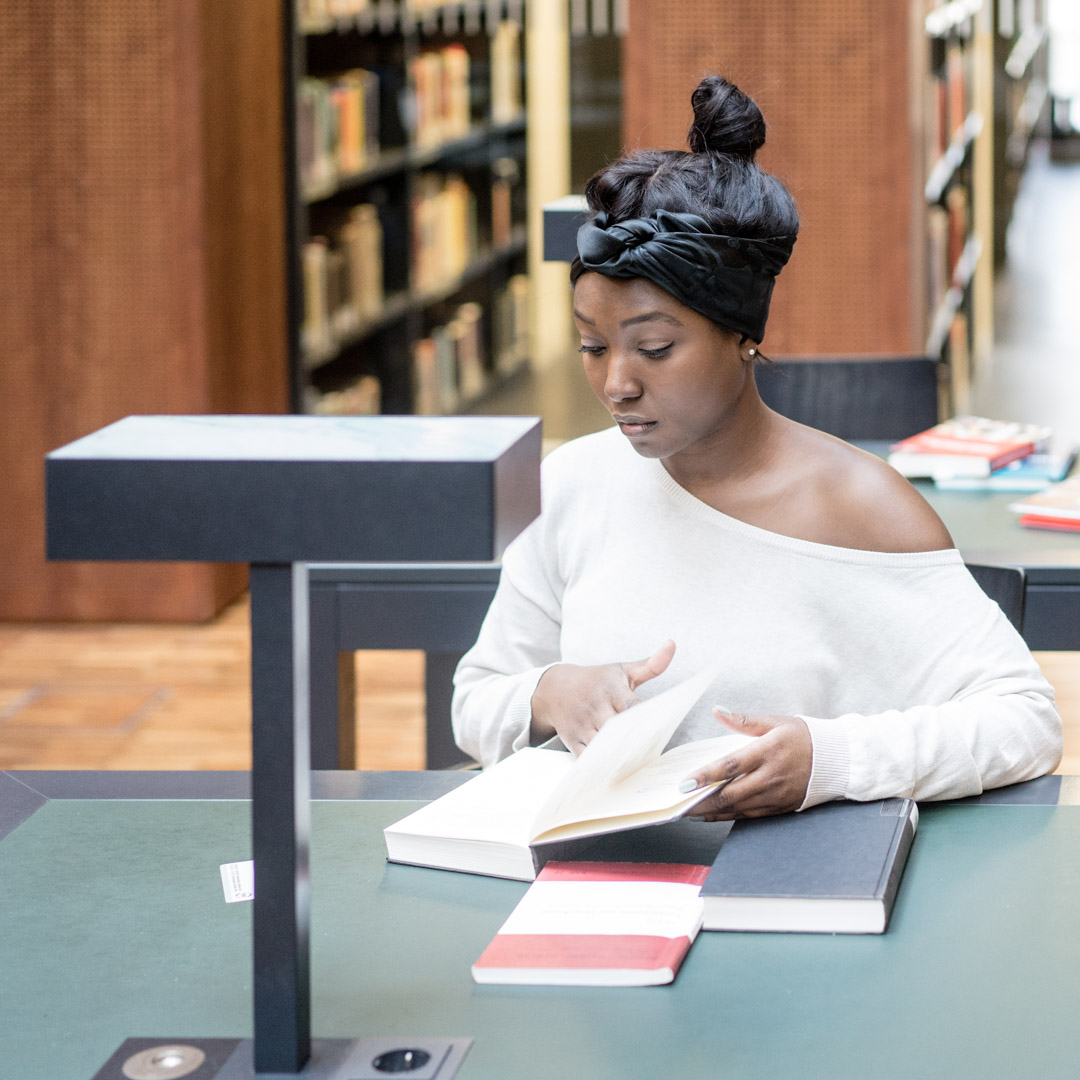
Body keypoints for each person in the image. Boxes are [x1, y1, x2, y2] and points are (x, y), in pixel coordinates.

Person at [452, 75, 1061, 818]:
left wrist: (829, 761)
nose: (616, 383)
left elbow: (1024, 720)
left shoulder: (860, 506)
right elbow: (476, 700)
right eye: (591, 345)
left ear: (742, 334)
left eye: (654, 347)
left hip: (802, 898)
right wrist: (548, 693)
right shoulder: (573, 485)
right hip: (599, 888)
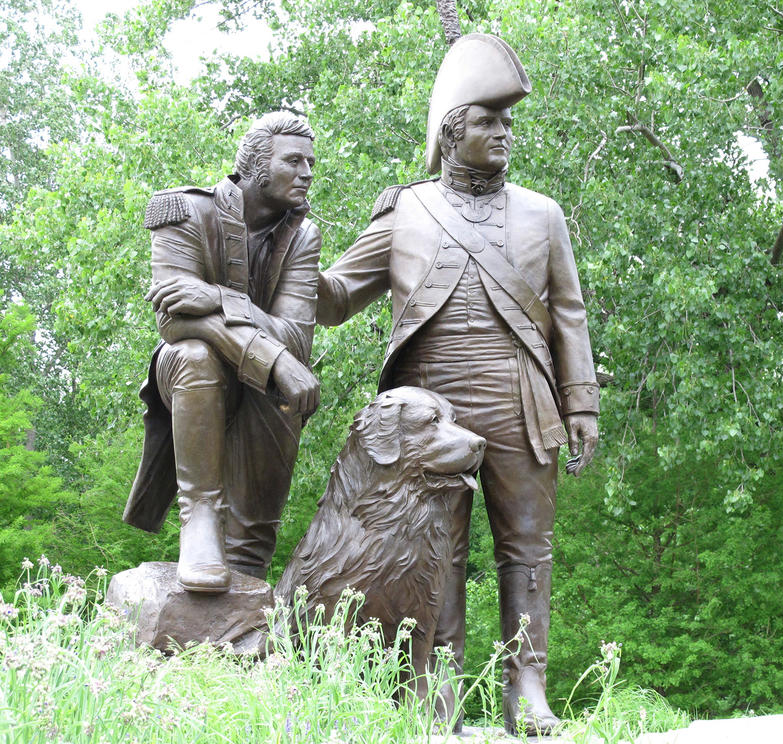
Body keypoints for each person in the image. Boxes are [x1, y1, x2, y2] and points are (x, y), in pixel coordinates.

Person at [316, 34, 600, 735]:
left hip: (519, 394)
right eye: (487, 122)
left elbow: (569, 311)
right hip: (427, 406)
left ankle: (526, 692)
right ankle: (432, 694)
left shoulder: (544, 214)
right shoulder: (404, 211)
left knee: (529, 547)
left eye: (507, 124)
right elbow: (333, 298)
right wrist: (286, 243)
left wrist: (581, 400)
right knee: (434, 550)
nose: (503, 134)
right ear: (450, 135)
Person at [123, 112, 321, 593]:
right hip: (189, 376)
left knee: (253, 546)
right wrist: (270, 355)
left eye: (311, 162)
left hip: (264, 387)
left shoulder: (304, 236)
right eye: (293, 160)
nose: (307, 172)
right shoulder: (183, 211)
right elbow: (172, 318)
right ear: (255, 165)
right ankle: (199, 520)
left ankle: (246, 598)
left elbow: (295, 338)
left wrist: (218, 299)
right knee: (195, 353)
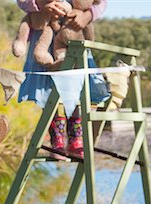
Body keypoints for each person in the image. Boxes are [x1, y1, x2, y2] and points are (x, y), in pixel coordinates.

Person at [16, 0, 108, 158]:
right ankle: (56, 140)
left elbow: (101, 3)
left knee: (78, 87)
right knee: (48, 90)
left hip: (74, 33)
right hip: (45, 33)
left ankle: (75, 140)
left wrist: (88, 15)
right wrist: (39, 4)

# Your assignment
Reproduce the entries exactly, from the line with "left ear: (742, 334)" to the line with "right ear: (255, 165)", both lines included, keeping no pictures.

# Expected answer
left ear: (742, 334)
left eye: (654, 347)
left hip: (802, 898)
right wrist: (548, 693)
right shoulder: (573, 485)
right hip: (599, 888)
Body keypoints for each person in the image. Boxes are [x1, y1, x2, y2] and points are (x, y), in pixel coordinates.

Person at [316, 34, 600, 735]:
left hip: (519, 394)
right eye: (487, 122)
left elbow: (569, 311)
right hip: (427, 406)
left ankle: (526, 692)
right ankle: (432, 694)
left shoulder: (544, 214)
right shoulder: (404, 211)
left knee: (529, 547)
left eye: (507, 124)
right elbow: (333, 298)
right wrist: (286, 243)
left wrist: (581, 400)
right knee: (434, 550)
nose: (503, 134)
right ear: (450, 135)
Person at [123, 112, 321, 593]:
right hip: (189, 376)
left knee: (253, 546)
right wrist: (270, 355)
left eye: (311, 162)
left hip: (264, 387)
left shoulder: (304, 236)
right eye: (293, 160)
nose: (307, 172)
right shoulder: (183, 211)
right elbow: (172, 318)
right ear: (255, 165)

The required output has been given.